Evaluating queries with suboptimal indexes

To answer the query, CQEngine will use statistics from the two available indexes to determine which of the two subqueries matches the fewest cars. That is, which set is smaller: the set of 'blue' cars, or the set of 'Ford' cars?

Let's say there was 1 million Cars in the collection. Of those, let's say 100K Cars were blue, and 90K Cars were manufactured by Ford.

CQEngine would answer the query by retrieving the 90K 'Ford' cars from the index on MANUFACTURER, and filtering each of the 90K cars to determine if it was also 'blue'.

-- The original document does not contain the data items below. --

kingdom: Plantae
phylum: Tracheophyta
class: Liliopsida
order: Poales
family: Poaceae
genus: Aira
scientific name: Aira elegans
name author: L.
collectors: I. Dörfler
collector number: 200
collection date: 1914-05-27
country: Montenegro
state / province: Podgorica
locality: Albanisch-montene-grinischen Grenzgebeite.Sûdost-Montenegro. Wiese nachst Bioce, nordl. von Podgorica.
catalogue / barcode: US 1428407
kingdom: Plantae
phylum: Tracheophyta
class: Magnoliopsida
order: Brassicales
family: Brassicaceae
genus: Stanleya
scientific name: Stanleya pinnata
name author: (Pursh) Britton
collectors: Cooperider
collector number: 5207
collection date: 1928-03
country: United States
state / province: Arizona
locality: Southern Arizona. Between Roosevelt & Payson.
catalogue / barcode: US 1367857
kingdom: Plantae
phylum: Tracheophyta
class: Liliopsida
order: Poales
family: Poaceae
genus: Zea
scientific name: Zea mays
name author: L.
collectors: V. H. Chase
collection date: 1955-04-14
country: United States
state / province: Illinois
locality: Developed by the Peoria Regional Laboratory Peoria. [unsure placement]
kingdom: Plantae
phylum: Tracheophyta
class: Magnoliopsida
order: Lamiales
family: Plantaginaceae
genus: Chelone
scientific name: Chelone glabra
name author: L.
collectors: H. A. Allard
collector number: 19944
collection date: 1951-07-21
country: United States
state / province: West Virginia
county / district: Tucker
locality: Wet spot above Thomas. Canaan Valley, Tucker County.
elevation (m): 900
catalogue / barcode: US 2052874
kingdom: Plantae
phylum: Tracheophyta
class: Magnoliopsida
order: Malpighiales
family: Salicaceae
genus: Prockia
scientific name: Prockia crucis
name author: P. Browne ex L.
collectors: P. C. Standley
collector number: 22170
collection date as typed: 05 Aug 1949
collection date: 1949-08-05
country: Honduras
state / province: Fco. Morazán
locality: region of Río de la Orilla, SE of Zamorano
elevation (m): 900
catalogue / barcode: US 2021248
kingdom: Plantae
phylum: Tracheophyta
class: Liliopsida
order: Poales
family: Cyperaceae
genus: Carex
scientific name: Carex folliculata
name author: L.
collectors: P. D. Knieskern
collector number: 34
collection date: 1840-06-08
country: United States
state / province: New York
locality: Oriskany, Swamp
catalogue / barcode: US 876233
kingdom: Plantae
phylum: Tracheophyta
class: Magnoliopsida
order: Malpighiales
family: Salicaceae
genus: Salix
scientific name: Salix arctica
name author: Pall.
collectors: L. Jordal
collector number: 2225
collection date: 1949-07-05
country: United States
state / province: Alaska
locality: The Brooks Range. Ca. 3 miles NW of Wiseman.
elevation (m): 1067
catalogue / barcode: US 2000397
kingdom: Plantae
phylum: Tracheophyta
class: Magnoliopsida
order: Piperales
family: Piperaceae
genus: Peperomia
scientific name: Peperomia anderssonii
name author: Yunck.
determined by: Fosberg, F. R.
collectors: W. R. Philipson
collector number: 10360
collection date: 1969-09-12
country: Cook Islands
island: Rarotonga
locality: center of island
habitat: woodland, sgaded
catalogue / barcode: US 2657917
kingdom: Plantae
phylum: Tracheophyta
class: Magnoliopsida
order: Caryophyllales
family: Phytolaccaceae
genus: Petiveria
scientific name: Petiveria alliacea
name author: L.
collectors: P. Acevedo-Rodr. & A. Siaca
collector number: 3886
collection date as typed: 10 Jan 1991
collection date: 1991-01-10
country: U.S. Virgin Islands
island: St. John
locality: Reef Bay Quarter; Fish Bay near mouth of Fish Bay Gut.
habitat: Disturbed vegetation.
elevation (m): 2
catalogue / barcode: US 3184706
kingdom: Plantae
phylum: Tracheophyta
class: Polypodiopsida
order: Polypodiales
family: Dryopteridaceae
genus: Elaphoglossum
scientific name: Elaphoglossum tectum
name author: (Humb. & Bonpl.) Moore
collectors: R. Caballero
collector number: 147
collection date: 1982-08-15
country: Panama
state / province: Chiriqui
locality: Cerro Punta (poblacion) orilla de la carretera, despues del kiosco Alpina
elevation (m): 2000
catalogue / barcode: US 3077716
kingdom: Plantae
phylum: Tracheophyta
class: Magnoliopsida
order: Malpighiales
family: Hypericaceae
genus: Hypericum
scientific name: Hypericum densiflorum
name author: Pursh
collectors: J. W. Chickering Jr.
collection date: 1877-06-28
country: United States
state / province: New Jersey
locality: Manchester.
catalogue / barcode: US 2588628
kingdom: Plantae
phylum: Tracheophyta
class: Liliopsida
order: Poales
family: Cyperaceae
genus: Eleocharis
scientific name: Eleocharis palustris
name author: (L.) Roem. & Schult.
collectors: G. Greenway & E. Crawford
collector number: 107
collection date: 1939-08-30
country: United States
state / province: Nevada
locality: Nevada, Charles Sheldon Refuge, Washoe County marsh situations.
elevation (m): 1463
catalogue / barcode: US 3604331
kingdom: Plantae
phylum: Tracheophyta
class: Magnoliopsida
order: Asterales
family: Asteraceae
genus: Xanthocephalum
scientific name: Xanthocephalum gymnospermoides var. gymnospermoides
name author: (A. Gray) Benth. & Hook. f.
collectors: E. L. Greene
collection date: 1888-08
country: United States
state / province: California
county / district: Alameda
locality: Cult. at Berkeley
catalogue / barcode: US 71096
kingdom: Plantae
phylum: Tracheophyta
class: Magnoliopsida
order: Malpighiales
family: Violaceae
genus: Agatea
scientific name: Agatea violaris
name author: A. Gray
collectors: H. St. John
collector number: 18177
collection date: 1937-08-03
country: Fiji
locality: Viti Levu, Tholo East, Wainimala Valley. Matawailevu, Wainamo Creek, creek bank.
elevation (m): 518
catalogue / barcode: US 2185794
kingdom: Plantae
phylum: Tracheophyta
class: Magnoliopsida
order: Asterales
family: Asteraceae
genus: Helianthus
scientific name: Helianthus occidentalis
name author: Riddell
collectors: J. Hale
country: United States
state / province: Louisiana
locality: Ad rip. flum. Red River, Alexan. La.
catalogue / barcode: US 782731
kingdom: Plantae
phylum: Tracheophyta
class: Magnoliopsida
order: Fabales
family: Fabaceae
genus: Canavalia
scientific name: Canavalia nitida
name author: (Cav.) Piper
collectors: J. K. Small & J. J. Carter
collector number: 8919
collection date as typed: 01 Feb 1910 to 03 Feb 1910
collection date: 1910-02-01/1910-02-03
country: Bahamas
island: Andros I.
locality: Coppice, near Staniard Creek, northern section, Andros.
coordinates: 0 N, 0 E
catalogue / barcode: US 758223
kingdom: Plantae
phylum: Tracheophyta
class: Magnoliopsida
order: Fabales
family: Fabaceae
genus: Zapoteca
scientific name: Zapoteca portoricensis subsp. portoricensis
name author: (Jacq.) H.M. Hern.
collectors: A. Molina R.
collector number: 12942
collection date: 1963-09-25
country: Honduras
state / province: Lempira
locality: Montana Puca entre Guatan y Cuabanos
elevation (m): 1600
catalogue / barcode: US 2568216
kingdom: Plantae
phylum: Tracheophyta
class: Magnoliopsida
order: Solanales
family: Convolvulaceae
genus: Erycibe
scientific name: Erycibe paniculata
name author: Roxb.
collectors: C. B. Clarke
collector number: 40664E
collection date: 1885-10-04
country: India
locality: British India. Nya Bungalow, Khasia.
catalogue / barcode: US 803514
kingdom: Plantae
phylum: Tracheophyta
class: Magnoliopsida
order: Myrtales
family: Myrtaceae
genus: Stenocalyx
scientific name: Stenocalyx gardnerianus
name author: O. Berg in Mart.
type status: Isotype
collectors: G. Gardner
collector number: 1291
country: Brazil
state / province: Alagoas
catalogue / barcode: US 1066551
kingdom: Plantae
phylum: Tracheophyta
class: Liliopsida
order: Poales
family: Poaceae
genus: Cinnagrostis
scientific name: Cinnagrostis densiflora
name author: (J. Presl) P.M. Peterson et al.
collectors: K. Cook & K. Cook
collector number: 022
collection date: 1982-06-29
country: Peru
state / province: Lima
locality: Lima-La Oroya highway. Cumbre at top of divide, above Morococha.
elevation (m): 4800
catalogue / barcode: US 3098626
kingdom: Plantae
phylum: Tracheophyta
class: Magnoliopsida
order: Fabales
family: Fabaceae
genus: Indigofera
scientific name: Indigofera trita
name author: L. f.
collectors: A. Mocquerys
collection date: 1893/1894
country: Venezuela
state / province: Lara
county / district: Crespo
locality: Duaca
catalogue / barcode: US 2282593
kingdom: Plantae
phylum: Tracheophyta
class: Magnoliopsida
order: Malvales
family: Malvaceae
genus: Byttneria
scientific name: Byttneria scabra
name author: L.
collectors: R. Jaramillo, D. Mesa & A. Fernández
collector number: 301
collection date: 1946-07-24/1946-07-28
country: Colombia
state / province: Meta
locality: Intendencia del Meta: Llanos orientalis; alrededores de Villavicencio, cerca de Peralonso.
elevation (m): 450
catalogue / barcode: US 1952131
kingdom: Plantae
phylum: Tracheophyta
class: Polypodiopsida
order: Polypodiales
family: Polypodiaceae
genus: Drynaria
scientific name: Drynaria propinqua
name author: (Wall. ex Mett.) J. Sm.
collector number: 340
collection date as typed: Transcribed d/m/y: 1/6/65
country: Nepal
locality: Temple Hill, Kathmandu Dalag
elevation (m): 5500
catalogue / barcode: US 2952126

It's quite possible that only 5K Cars in the collection were both 'blue' AND manufactured by 'Ford'. But as the indexes are not optimal to answer requests like that, 90K cars would be scanned and filtered.

Note: I've simplified this example, because in practice most of the filtering will be lazy, and avoided, as the application is unlikely to request and then iterate through thousands of blue Ford cars in a single request.

Avoiding filtering

If you need to reduce the latency of your queries, you need to consider ways to avoid the filtering which may occur as described above.

So in this case, you could considering adding a single CompoundIndex on A and F, instead of the two separate indexes.